New drug inhibits T cells in autoimmune diseases

Virtual docking screening and combinatorial chemistry yield an inhibitor of the T-cell receptor with immunomodulatory properties
New drug inhibits T cells in autoimmune diseases

Finding new and more effective ways of reducing potentially harmful effects of the immune system is a long-standing goal for those seeking to improve treatment for patients with autoimmune diseases or allergies. Multiple sclerosis, psoriasis, asthma and rheumatoid arthritis are only some of the conditions characterized by a dysfunctional immune system that turns its sights on healthy tissues, causing severe dysfunction and pain and reducing the quality-of-life and life expectancy of millions of people.

T cells recognize antigens presented by the major histocompatibility complex (MHC), expressed throughout the body, via T-cell receptors (TCRs). Given that the MHC haplotype is strongly associated with the incidence of autoimmune diseases, the MHC–TCR pathway is a central conduit in the establishment and progression of immunopathology. By taking advantage of the compartmentalized signalling pathway downstream of the TCR, Balbino Alarcon and colleagues designed an inhibitor that targets a specific immunostimulatory intracellular pathway activated after T cells encounter specific antigens. The new drug (AX-024), reported in Science Translational Medicine, targets and blocks the SH3.1 domain in the adapter protein Nck that interacts with the CD3ε subunit in the TCR complex, thereby inhibiting Nck-mediated TCR signalling.

The development process of AX-024 started with a virtual docking screening of molecular candidates from the ChemBridge database, using a bioinformatics platform previously developed to identify the molecules with the best fit to the SH3.1 domain. A set of in vitro T-cell proliferation assays of the top hits from the screening led to the selection of AX-000, which was subsequently refined by chemical manipulation of specific moieties to yield AX-024, an inhibitor with high affinity and specificity for the Nck SH3.1 domain.

The researchers tested AX-024 in three models of autoimmune diseases: a psoriasis-like mouse model of skin inflammation, an ovalbumin-induced mouse model of asthma, and experimental autoimmune encephalomyelitis (a mouse model of multiple sclerosis). In all the in vivo settings tested, mice that received AX-024 showed reduced immune-cell infiltration, lower levels of pro-inflammatory cytokines in the affected tissues, and overall reduced immunopathology.
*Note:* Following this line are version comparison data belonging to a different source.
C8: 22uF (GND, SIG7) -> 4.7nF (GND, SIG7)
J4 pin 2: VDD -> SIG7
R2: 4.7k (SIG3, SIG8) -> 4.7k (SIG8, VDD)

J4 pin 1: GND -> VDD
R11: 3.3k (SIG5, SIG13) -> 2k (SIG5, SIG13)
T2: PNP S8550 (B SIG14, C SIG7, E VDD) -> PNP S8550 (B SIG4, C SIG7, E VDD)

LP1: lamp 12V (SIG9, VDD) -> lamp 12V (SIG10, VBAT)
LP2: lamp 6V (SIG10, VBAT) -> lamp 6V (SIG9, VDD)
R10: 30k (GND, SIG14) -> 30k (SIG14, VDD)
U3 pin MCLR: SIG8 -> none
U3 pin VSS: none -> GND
Importantly, Alarcon and colleagues showed that mice treated with AX-024 were still able to mount an effective immune response to viral infections, and could form immunological memory to the infections.
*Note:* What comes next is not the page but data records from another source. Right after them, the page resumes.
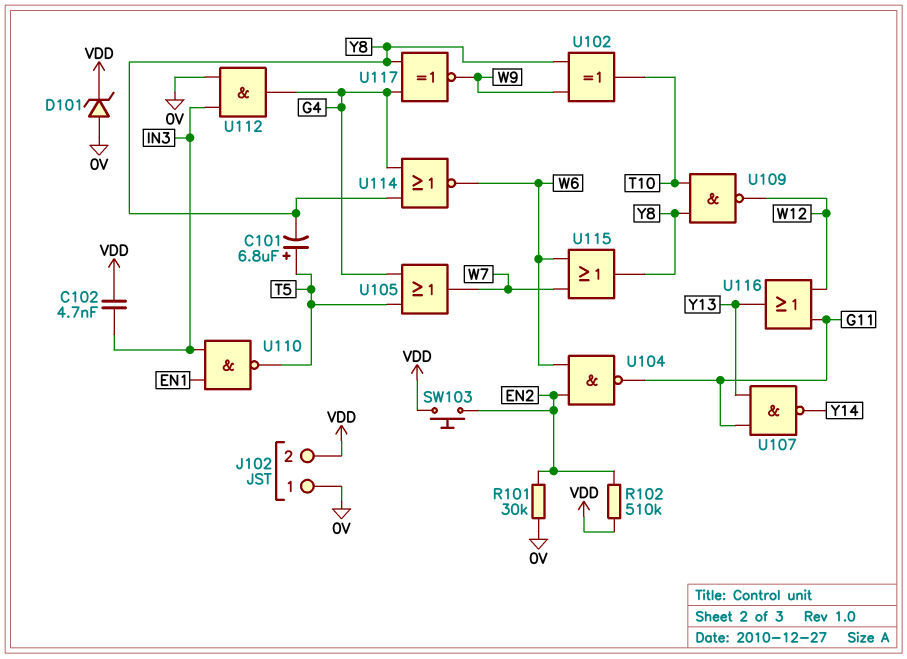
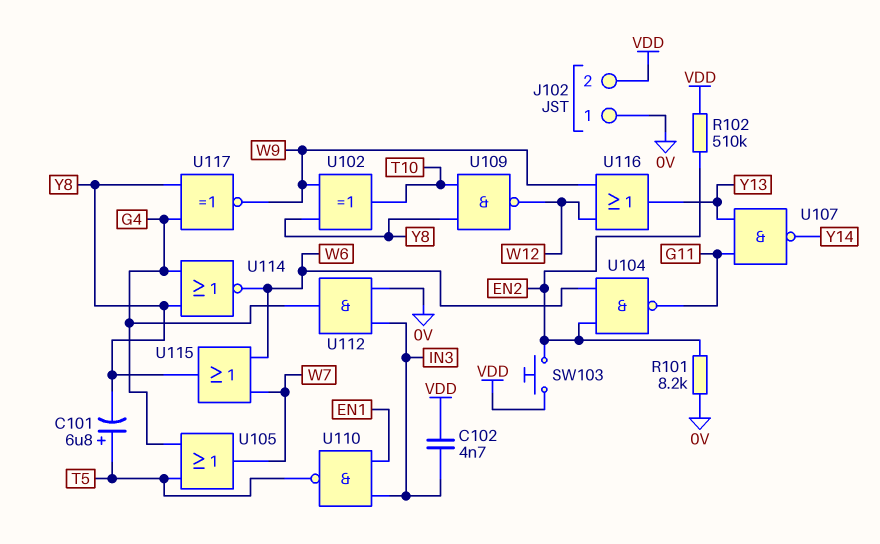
D101: zener (A 0V, K VDD) -> none
R101: 30k (0V, EN2) -> 8.2k (0V, EN2)
U116: OR (in G11, in W12, out Y13) -> OR (in W9, in W12, out Y13)

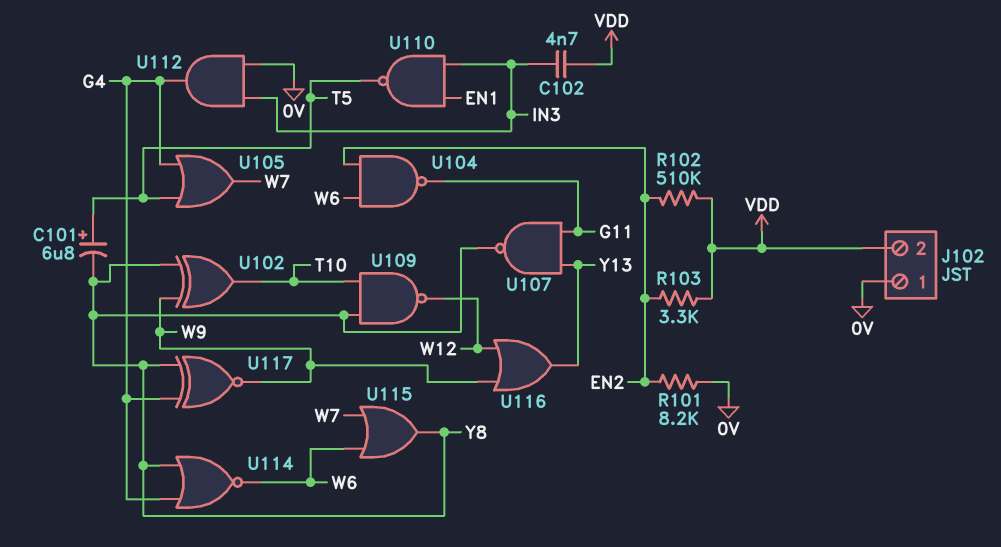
R103: none -> 3.3k (EN2, VDD)
SW103: button (EN2, VDD) -> none
U107: NAND (in G11, in Y13, out Y14) -> NAND (in G11, in Y13, out Y8)

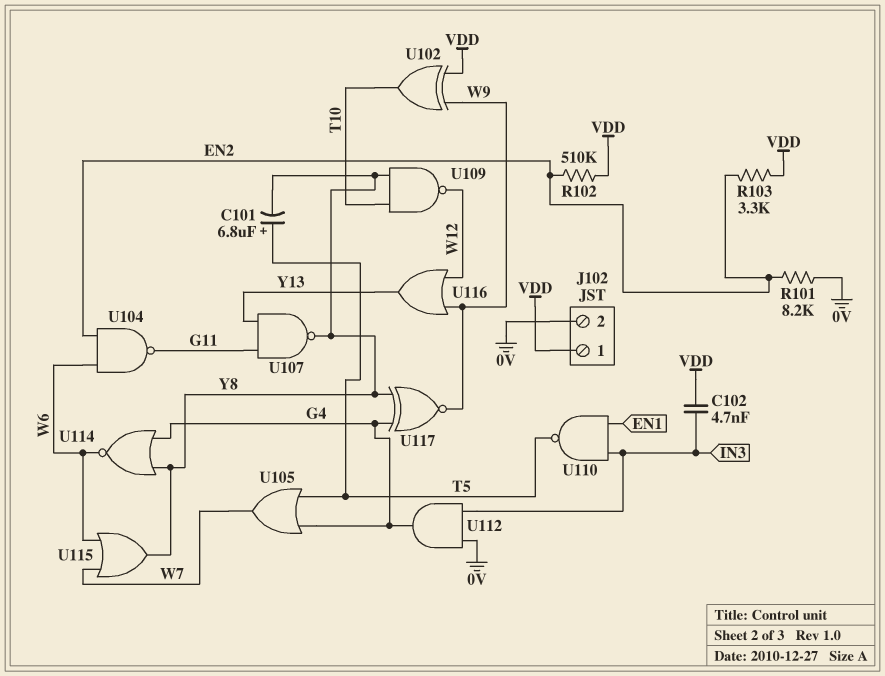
J102 pin 1: 0V -> VDD
J102 pin 2: VDD -> 0V
U102: XOR (in W9, in Y8, out T10) -> XOR (in VDD, in W9, out T10)

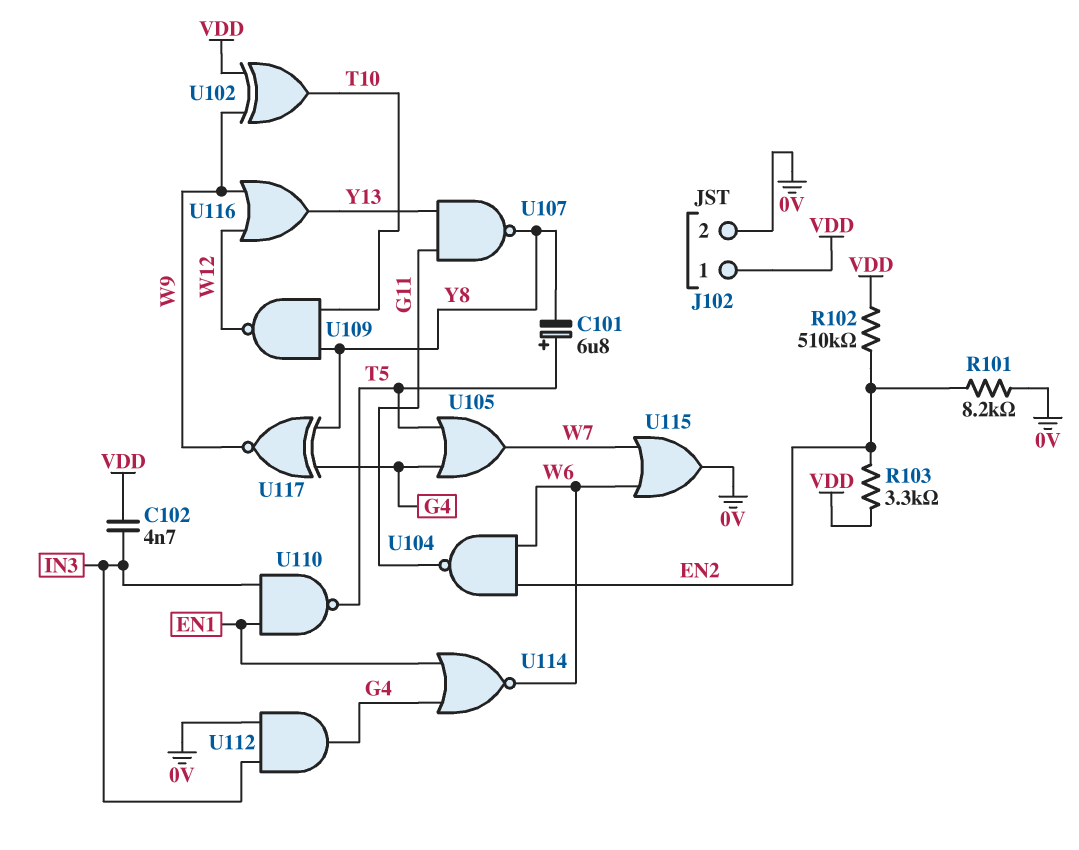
U114: NOR (in G4, in Y8, out W6) -> NOR (in EN1, in G4, out W6)
U115: OR (in W6, in W7, out Y8) -> OR (in W6, in W7, out 0V)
The reason for the different effect of AX-024 in modulating T-cell responses to self or foreign antigens is unclear, but might be a consequence of the compartmentalized nature of TCR signalling, defined by different binding affinities to peptides displayed in the context of MHC molecules. Because Nck is but one of several proteins involved in transducing activation signals from the TCR complex, this new drug reduces TCR activation without blocking it completely.

Although several agents that limit the activity of the immune system have been developed, these are often associated with adverse effects, such as increased incidence of opportunistic infections: if too strong or untargeted, immunosuppression might lead to reduced effectiveness of the immune system against pathogenic microorganisms. Highly targeted solutions that blunt only the harmful activities of dysfunctional immune systems are therefore an important objective.

Highlighted paper:

Borroto, A. et al. First-in-class inhibitor of the T cell receptor for the treatment of autoimmune diseases. Sci. Transl. Med. 8, 370ra184 (2016).

Further reading:

Cabrera, Á. C. et al. VSDMIP 1.5: an automated structure- and ligand-based virtual screening platform with a PyMOL graphical user interface. J. Comput. Aided Mol. Des. 25: 813 (2011).